Linguistique
Les linguistes examinent l’histoire de peuplement des communautés linguistiques dans l’est du Bassin Congo avec une attention particulière aux expansions bantu, le contact linguistique ultérieur, et l’histoire du répertoire riverain bantu.
Au cœur du Bassin Congo oriental, juste au nord des rapides où le Lualaba devient le fleuve Congo, se situe Kisangani, la troisième ville de la RDC. La ville et ses alentours forme littéralement le carrefour de différents sous-groupes bantu (Congo Basin/Ouest, central/Est, Boan (?), Lebonya (?)) et une langue ubanguienne (mba). Un peu plus loin, la région est encore plus diverse, avec encore un autre sous-groupe bantu à l’ouest (Congo Rivers), plus de langues ubanguiennes au nord, et des langues soudaniques centrales dans le nord-est du Bassin Congo, et des chasseurs-cueilleurs dont on assume qu’ils ont abandonné leur propre langue dans le passé. Les linguistes du projet BANTURIVERS étudient comment ce carrefour linguistique a vu le jour : qui étaient les communautés linguistiques ancestrales, d’où sont-ils venus, quand est-ce qu’ils se sont rencontrés, et quels types d’échanges ont suivi ? En plus, les linguistes examineront l’histoire d’un des facteurs non linguistiques susceptibles d’avoir attiré ou facilité les communautés concernées de s’établir dans cet environnement, notamment l’exploitation des ressources aquatiques.
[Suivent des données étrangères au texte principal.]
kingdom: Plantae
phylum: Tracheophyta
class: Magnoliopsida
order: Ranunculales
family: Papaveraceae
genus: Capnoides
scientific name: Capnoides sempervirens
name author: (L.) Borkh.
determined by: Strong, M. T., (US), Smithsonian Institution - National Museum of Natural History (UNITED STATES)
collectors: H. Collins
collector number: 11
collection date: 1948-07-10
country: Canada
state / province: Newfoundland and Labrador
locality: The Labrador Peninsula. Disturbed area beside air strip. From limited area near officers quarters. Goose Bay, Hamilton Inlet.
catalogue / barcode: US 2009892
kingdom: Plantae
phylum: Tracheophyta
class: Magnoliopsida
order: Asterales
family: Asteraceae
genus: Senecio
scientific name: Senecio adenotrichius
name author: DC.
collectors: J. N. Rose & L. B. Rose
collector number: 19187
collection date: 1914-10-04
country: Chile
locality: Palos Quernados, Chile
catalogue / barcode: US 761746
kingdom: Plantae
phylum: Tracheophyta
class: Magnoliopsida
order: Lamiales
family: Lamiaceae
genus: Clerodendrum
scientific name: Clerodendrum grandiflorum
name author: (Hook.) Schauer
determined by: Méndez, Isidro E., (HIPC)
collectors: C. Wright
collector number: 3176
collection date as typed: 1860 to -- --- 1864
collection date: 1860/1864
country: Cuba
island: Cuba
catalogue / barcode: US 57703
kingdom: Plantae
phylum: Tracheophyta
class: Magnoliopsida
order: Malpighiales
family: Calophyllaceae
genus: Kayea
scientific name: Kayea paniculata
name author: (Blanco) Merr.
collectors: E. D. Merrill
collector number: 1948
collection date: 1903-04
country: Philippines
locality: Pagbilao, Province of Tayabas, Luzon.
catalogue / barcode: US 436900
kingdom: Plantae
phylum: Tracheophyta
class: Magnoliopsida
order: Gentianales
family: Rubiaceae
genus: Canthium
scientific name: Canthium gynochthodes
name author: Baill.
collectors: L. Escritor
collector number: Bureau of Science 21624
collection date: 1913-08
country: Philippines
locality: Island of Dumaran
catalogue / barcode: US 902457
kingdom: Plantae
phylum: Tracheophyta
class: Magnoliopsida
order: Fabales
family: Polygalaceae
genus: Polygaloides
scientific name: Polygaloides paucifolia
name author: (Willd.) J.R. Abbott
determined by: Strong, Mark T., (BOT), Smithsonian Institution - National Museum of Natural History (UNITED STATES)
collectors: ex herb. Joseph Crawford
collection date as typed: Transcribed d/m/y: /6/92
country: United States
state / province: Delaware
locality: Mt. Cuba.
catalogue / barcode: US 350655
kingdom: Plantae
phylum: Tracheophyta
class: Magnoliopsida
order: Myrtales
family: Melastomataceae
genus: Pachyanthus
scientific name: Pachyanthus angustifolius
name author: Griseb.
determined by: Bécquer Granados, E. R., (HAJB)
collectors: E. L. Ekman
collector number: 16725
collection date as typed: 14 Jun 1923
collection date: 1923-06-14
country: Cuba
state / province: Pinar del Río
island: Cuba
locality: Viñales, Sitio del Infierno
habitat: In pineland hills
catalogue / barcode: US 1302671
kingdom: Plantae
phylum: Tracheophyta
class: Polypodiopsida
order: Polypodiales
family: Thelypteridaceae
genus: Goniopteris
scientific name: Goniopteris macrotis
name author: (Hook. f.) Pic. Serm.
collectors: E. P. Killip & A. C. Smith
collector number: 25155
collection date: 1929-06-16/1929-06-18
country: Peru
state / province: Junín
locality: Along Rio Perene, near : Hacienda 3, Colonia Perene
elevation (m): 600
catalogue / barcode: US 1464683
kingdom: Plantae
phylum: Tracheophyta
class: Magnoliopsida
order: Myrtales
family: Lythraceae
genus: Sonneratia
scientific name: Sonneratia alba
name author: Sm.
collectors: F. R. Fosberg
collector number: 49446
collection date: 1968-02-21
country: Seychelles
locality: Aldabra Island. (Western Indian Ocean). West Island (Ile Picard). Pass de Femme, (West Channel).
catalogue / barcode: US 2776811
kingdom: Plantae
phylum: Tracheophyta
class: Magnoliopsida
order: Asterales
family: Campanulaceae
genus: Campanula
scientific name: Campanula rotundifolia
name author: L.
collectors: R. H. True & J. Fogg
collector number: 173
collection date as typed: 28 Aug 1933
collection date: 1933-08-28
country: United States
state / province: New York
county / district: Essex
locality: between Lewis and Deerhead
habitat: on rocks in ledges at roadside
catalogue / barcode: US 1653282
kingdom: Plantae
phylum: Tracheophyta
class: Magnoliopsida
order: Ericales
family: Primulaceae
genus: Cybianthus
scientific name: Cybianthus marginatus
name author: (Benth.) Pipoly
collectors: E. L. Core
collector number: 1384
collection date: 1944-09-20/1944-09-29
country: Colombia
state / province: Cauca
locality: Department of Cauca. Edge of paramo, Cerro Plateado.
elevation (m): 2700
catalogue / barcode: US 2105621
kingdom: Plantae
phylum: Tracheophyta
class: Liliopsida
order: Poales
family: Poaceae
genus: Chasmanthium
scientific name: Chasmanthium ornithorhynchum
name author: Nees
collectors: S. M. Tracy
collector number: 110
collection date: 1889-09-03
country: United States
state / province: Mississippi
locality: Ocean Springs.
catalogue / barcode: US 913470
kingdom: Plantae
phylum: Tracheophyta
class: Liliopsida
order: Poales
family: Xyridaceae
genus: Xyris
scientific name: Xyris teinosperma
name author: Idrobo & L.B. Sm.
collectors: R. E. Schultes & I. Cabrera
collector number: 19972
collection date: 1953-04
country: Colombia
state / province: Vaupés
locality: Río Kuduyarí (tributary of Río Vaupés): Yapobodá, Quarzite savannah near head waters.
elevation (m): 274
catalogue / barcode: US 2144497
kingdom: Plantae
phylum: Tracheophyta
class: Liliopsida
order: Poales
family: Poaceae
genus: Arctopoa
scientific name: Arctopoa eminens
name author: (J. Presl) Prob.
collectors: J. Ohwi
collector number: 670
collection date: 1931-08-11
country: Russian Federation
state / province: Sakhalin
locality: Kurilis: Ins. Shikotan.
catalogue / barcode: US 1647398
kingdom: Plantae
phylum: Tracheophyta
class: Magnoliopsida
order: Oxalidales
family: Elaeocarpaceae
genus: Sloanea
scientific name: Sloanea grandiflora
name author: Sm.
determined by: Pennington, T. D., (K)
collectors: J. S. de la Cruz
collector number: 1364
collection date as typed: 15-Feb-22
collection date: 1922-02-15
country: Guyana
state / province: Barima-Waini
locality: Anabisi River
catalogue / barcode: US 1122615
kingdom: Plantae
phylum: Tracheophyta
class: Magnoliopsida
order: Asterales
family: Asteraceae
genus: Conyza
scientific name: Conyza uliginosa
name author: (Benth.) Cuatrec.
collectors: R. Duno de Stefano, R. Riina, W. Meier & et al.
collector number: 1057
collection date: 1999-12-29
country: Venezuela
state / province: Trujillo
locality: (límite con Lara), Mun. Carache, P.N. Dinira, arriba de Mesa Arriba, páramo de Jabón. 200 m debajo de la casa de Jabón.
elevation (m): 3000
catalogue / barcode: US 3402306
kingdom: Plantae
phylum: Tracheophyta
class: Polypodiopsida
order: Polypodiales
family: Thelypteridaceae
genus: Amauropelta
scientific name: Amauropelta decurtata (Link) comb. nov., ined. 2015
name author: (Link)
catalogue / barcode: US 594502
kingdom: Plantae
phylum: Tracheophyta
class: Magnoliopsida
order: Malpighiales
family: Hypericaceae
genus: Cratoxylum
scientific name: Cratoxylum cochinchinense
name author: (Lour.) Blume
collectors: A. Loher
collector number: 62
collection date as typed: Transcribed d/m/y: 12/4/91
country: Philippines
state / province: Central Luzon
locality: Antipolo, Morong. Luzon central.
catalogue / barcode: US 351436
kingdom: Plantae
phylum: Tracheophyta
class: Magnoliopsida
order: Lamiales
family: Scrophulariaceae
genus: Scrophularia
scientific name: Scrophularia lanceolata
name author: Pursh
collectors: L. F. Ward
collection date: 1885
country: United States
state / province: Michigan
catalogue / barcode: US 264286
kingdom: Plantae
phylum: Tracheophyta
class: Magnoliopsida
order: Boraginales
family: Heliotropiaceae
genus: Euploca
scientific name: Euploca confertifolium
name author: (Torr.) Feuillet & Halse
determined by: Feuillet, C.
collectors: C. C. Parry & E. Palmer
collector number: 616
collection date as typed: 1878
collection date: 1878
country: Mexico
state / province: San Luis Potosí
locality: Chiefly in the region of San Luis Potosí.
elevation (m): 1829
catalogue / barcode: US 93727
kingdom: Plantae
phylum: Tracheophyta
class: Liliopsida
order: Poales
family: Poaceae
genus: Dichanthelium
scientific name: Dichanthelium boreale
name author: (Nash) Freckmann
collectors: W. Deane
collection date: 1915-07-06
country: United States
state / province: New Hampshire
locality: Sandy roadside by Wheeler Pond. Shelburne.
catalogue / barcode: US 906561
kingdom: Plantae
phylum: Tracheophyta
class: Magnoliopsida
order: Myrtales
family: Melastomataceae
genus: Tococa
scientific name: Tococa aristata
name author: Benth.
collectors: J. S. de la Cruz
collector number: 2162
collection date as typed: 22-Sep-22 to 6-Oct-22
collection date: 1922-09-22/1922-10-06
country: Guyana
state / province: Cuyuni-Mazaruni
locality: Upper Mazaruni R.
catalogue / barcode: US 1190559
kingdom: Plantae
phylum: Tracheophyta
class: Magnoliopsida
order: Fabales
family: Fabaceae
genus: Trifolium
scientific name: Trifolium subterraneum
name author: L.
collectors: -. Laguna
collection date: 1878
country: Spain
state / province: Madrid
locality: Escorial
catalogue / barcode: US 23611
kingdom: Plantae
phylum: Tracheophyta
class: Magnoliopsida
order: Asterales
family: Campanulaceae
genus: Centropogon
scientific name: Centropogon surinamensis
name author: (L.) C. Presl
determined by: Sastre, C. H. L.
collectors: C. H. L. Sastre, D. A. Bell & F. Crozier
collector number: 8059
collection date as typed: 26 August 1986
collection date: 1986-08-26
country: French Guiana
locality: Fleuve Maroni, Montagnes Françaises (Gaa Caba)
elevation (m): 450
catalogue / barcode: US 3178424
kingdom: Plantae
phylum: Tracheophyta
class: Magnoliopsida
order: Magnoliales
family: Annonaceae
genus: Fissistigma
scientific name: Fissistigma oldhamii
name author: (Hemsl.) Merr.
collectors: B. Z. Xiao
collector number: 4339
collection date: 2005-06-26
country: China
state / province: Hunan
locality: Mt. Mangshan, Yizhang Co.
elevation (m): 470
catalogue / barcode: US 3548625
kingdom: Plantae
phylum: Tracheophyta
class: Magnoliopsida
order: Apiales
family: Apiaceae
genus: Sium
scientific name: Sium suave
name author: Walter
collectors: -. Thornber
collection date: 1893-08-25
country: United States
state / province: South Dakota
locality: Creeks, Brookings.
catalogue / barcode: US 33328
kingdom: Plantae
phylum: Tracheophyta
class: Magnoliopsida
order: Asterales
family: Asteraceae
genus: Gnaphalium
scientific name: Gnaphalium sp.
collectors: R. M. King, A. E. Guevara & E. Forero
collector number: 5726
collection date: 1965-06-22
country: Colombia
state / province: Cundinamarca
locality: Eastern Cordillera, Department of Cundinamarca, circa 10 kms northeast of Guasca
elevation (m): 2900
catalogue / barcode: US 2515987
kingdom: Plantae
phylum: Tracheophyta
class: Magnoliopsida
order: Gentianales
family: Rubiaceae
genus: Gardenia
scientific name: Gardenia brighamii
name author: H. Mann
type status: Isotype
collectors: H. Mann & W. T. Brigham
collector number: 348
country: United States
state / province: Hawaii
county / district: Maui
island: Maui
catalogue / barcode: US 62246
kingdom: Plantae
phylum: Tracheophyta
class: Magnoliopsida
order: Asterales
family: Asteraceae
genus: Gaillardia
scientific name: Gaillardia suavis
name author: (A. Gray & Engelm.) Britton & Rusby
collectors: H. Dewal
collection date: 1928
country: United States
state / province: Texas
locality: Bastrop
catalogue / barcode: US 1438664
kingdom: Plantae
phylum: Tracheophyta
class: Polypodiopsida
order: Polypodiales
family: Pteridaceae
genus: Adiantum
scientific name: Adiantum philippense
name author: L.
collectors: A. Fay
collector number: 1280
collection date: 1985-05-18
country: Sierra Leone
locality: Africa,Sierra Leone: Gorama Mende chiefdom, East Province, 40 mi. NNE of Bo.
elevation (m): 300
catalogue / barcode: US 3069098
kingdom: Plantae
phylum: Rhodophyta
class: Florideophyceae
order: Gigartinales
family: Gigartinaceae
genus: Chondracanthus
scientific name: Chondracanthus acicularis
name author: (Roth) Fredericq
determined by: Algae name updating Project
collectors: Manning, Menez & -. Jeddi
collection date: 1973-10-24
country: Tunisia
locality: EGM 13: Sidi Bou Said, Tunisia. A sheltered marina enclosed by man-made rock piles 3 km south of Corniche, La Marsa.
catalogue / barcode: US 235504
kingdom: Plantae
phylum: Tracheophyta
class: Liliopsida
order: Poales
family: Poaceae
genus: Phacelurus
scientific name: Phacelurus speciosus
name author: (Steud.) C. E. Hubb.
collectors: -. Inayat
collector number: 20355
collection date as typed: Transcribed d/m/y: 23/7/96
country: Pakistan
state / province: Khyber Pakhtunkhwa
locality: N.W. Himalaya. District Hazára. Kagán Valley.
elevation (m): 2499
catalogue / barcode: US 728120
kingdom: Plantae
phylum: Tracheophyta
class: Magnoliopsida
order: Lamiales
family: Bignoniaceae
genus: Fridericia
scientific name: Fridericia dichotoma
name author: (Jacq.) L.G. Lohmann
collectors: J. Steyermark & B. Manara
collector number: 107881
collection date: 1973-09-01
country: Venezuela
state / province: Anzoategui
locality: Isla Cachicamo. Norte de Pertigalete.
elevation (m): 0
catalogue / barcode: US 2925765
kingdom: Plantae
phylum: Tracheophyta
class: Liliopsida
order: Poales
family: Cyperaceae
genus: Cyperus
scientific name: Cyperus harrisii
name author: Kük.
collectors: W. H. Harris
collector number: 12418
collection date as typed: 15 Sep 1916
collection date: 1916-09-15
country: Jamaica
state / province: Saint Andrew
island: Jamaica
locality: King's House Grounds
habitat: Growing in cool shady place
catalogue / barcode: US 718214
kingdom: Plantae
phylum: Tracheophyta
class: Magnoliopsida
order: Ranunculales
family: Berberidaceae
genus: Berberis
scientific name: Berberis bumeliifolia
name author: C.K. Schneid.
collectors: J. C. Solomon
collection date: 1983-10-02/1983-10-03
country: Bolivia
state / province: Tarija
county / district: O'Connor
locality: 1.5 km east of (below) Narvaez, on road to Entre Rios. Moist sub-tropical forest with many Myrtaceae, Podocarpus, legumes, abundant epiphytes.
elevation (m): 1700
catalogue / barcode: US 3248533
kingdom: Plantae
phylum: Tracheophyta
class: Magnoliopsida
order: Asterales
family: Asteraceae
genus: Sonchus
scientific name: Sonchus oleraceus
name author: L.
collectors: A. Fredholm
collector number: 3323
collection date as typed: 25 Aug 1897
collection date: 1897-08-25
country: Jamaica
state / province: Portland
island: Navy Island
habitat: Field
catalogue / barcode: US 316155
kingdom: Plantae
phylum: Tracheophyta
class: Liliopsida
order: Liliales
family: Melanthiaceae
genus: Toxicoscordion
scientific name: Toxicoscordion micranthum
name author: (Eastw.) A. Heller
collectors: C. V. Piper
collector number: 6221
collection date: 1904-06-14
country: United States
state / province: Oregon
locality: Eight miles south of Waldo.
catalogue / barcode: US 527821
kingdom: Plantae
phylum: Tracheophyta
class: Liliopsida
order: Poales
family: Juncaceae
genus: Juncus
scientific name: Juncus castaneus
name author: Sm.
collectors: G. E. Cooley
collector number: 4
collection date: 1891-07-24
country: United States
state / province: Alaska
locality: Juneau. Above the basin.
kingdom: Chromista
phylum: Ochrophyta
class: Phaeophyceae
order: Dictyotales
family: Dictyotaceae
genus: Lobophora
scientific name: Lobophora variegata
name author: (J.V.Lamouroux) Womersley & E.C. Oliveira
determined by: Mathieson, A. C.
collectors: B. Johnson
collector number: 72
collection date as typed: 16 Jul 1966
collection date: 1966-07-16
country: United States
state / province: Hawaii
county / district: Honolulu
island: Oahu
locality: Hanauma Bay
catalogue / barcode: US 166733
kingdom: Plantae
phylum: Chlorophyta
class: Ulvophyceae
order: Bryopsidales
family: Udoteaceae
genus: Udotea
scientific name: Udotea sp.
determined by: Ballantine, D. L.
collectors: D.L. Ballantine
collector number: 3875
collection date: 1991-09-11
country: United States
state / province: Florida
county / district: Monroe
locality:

BANTURIVERS se concentre sur les expansions bantu dans l’est du Bassin Congo. Les classifications actuelles racontent des différentes histoires de la région. Bastin et al. (1999) font arriver les langues “boa” et “lebonya” à un stade antérieur, avec les langues bantu occidentales et orientales arrivant plus tard sur scène. Grollemund et al. (2015), une des classifications alternatives, considèrent boa et lebonya comme contemporaines au « Central-Western Bantu », ainsi modifiant considérablement l’histoire de la région. Les linguistes proposeront une nouvelle classification, basée sur des éléments lexicaux et grammaticaux, en utilisant des méthodes phylogénétiques ainsi qu’une application fine de la méthode comparative. La nouvelle classification permettra l’identification des communautés linguistiques historiques et leurs itinéraires à et dans l’est du Bassin Congo. Un deuxième point d’attention est le contact consécutif entre les langues concernées et d’autres langues de la région : l’échange de lexique et d’autres éléments linguistiques, même l’éventuelle identification de substrats.
En plus, les linguistes examinent le côté rivière de l’histoire. Par l’approche des mots et des choses notamment l’application de la méthode comparative au vocabulaire culturel, l’histoire du répertoire riverain bantu est étudié : quels types de rivières est-ce que les communautés bantu passées connaissaient ? Comment est-ce qu’ils les exploitaient, en termes de transportation et de nourriture ? Des thèmes de recherche comme la navigation, la pêche et la préparation de poisson, mais aussi les valeurs socioculturels des rivières et la vie riveraine, le commerce et la géographie des villages et activités aux bords des rivières. Les recherches linguistiques révèleront quels types de savoirs faisaient partie du « package » avant d’arriver dans l’est du Bassin Congo, quelles connaissances étaient acquises à travers contact et lesquelles à travers des années, voir des siècles, de spécialisation. Les résultats contribueront au débat sur les facteurs non-linguistiques en jeu durant les expansions bantu.
Les linguistes du projet BANTURIVERS contribuent aussi à la documentation des langues dans l’est du Bassin Congo. Plusieurs langues de la région n’ont pas encore bénéficié d’une documentation ou seulement de façon préliminaire. Comme conséquence, les linguistes sont obligés de collecter des données sur le terrain. Vu que plusieurs langues de la région sont en danger, le terrain linguistique amènera donc des infos sur la situation actuelle des langues concernées.
Références
Bastin, Yvonne, André Coupez & Michael Mann. 1999. Continuity and Divergence in the Bantu Languages: perspectives from a lexicostatistic study. Tervuren: Musée Royal de l’Afrique Centrale.
Grollemund, Rebecca, Simon Branford, Koen Bostoen, Andrew Meade, Chris Venditti & Mark Pagel. 2015. Bantu expansion shows that habitat alters the route and pace of human dispersals. Proceedings of the National Academy of Sciences (PNAS).